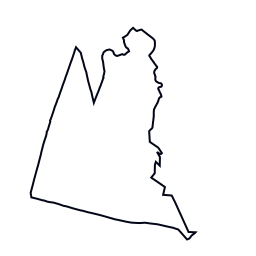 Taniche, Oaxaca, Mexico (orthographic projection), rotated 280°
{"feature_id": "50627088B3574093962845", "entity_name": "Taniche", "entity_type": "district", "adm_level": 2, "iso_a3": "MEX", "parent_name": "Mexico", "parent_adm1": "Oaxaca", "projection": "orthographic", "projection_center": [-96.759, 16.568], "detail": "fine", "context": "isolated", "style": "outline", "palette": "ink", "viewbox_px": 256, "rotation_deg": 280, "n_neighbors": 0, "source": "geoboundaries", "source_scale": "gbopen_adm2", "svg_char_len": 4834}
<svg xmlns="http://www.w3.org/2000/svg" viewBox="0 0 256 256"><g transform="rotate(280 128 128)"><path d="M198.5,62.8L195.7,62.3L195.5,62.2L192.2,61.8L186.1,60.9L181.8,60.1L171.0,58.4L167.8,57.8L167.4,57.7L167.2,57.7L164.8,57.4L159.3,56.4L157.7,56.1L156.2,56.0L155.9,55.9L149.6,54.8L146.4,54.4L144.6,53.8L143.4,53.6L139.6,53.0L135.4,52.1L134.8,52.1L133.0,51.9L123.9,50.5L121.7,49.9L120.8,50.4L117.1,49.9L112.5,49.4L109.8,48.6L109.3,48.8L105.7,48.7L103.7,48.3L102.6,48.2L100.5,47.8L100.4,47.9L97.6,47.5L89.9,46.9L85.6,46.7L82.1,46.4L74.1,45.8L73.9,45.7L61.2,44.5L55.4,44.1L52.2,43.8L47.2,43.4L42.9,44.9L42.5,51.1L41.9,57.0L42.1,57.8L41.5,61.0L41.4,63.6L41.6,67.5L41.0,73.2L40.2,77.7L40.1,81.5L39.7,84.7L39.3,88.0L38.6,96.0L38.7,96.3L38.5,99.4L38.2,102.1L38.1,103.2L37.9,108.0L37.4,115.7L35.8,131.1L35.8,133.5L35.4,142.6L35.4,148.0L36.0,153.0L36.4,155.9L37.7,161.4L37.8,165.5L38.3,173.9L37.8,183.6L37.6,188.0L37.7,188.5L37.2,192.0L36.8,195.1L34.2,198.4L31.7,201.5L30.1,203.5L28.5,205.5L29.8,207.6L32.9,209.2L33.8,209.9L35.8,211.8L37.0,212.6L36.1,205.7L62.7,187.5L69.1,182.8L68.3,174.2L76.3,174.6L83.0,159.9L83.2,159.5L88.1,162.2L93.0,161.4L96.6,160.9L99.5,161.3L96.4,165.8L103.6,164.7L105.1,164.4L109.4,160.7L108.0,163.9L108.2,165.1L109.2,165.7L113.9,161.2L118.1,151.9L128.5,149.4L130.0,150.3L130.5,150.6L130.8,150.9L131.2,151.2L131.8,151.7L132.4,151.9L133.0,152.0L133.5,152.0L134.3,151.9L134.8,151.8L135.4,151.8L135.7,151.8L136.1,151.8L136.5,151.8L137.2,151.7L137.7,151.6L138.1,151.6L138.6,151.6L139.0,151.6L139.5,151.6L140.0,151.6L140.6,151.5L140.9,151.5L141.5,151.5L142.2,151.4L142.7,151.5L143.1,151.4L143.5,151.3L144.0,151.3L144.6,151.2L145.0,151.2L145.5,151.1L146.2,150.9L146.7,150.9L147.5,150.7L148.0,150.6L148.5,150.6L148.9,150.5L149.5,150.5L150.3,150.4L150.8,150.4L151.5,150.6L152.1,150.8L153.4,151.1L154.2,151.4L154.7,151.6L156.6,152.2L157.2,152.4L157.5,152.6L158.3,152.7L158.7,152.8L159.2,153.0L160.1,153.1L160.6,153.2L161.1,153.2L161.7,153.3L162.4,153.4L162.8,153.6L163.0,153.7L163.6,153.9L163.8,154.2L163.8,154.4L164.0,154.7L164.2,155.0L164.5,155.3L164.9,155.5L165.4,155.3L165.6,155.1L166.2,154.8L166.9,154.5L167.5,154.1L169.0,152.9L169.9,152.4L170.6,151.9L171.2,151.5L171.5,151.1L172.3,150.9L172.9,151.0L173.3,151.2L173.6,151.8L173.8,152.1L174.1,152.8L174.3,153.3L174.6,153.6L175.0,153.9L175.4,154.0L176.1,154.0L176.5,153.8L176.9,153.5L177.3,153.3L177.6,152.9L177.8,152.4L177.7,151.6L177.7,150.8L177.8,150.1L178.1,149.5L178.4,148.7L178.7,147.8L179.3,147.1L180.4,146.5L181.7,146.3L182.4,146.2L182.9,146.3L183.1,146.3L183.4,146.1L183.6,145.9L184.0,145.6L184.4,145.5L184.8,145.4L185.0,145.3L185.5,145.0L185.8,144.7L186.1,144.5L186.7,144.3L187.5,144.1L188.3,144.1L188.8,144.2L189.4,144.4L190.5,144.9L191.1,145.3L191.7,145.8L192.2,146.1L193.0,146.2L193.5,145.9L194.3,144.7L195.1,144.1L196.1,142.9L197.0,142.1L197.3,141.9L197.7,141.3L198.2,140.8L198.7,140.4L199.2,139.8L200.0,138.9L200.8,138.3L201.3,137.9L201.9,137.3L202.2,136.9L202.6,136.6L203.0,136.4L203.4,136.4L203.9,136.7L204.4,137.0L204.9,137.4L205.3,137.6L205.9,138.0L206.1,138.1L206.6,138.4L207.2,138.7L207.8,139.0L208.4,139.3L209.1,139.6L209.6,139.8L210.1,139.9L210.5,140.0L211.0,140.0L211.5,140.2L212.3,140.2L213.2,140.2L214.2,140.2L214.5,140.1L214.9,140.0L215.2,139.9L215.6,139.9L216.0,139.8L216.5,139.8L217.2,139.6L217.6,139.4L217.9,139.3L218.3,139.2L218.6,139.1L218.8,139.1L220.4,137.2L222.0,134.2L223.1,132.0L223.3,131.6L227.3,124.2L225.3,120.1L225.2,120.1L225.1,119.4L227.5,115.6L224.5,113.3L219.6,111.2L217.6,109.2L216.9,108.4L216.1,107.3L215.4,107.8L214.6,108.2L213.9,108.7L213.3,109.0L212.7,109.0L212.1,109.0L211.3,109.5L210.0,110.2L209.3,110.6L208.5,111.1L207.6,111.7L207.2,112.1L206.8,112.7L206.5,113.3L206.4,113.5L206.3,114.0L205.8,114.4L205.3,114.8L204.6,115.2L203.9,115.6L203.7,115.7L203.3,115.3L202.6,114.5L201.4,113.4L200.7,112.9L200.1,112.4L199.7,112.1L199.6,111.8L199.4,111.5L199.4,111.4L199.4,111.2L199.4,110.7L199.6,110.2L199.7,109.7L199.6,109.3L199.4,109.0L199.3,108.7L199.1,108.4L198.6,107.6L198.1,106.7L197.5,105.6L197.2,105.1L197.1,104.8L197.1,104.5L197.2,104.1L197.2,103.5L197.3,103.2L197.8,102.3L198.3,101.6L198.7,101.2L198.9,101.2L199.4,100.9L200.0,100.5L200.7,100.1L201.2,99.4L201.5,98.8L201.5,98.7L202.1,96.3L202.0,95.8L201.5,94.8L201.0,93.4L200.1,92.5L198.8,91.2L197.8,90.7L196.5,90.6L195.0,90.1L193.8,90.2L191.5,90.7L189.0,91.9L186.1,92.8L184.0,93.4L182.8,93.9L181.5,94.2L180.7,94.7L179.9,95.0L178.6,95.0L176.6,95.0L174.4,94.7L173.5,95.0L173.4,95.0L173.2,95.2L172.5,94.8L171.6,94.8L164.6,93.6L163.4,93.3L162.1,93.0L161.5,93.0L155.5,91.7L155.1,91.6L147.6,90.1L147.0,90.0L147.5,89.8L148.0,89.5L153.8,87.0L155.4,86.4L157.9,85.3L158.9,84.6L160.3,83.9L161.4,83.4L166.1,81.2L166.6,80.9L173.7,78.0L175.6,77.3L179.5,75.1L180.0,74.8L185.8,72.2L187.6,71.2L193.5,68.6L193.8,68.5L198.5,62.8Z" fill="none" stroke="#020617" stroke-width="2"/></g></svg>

* * *

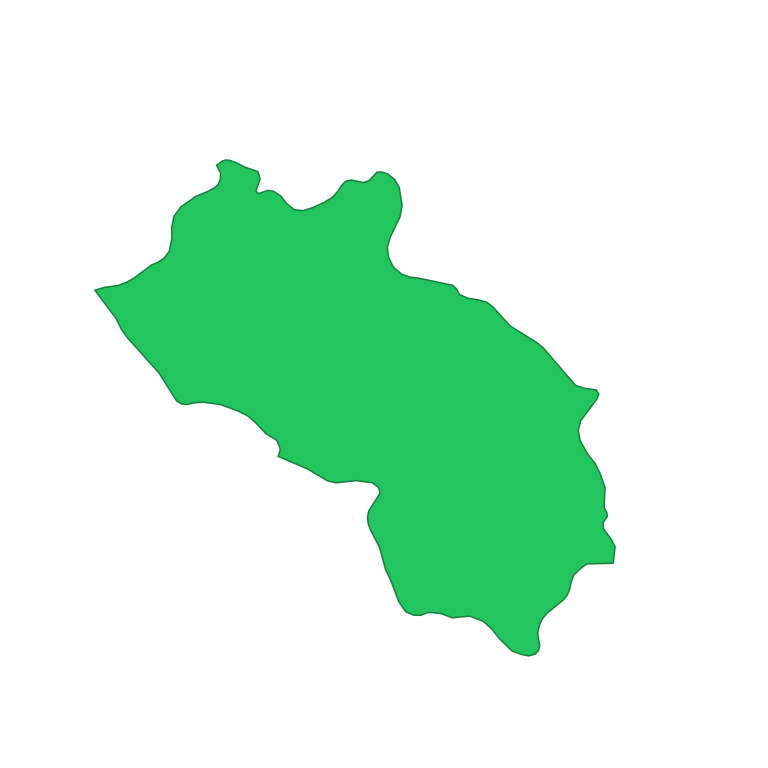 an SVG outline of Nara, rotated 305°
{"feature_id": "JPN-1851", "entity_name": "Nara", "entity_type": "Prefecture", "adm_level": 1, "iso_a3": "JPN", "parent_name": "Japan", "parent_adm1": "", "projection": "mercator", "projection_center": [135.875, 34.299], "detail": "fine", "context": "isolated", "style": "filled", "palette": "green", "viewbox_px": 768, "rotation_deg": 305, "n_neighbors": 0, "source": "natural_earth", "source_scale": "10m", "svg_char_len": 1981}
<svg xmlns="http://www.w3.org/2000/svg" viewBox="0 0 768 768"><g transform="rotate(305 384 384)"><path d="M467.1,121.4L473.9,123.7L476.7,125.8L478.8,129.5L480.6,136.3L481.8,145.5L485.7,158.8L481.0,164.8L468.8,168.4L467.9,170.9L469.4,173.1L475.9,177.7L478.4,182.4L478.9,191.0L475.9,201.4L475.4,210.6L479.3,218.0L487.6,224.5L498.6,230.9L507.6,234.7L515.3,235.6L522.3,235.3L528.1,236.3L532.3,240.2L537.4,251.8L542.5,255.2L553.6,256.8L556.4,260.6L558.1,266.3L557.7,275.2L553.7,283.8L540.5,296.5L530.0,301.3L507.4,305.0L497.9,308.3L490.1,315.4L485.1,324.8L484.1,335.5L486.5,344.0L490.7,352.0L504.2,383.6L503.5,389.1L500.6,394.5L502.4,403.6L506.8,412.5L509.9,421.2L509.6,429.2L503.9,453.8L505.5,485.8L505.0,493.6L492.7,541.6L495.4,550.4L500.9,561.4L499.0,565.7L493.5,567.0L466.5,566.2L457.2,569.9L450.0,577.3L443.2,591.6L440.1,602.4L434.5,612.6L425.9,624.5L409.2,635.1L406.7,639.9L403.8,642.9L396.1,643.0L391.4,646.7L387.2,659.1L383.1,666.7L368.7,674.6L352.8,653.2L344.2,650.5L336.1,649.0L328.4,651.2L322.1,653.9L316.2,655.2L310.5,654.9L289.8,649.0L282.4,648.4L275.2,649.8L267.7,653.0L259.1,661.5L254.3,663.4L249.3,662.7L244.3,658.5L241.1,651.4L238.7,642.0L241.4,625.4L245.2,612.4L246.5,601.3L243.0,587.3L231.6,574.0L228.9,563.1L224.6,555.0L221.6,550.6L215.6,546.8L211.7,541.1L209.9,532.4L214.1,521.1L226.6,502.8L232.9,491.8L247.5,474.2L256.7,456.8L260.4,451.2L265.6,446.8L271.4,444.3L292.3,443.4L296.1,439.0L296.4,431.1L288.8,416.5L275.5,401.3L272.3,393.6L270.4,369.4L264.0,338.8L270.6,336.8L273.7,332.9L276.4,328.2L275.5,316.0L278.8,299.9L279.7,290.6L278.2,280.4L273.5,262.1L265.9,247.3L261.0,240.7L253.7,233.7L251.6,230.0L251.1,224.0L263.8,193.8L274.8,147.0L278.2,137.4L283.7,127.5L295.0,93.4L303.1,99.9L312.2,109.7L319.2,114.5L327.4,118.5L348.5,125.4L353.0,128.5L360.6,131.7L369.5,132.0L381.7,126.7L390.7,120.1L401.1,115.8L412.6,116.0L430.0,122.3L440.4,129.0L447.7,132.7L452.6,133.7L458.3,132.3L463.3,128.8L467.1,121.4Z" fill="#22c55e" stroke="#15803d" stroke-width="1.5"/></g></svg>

§ Short problem
Return every line of the records that contains the string "detail".

§ Response to the exercise
{"feature_id": "50627088B3574093962845", "entity_name": "Taniche", "entity_type": "district", "adm_level": 2, "iso_a3": "MEX", "parent_name": "Mexico", "parent_adm1": "Oaxaca", "projection": "orthographic", "projection_center": [-96.759, 16.568], "detail": "fine", "context": "isolated", "style": "outline", "palette": "ink", "viewbox_px": 256, "rotation_deg": 280, "n_neighbors": 0, "source": "geoboundaries", "source_scale": "gbopen_adm2", "svg_char_len": 4834}
{"feature_id": "JPN-1851", "entity_name": "Nara", "entity_type": "Prefecture", "adm_level": 1, "iso_a3": "JPN", "parent_name": "Japan", "parent_adm1": "", "projection": "mercator", "projection_center": [135.875, 34.299], "detail": "fine", "context": "isolated", "style": "filled", "palette": "green", "viewbox_px": 768, "rotation_deg": 305, "n_neighbors": 0, "source": "natural_earth", "source_scale": "10m", "svg_char_len": 1981}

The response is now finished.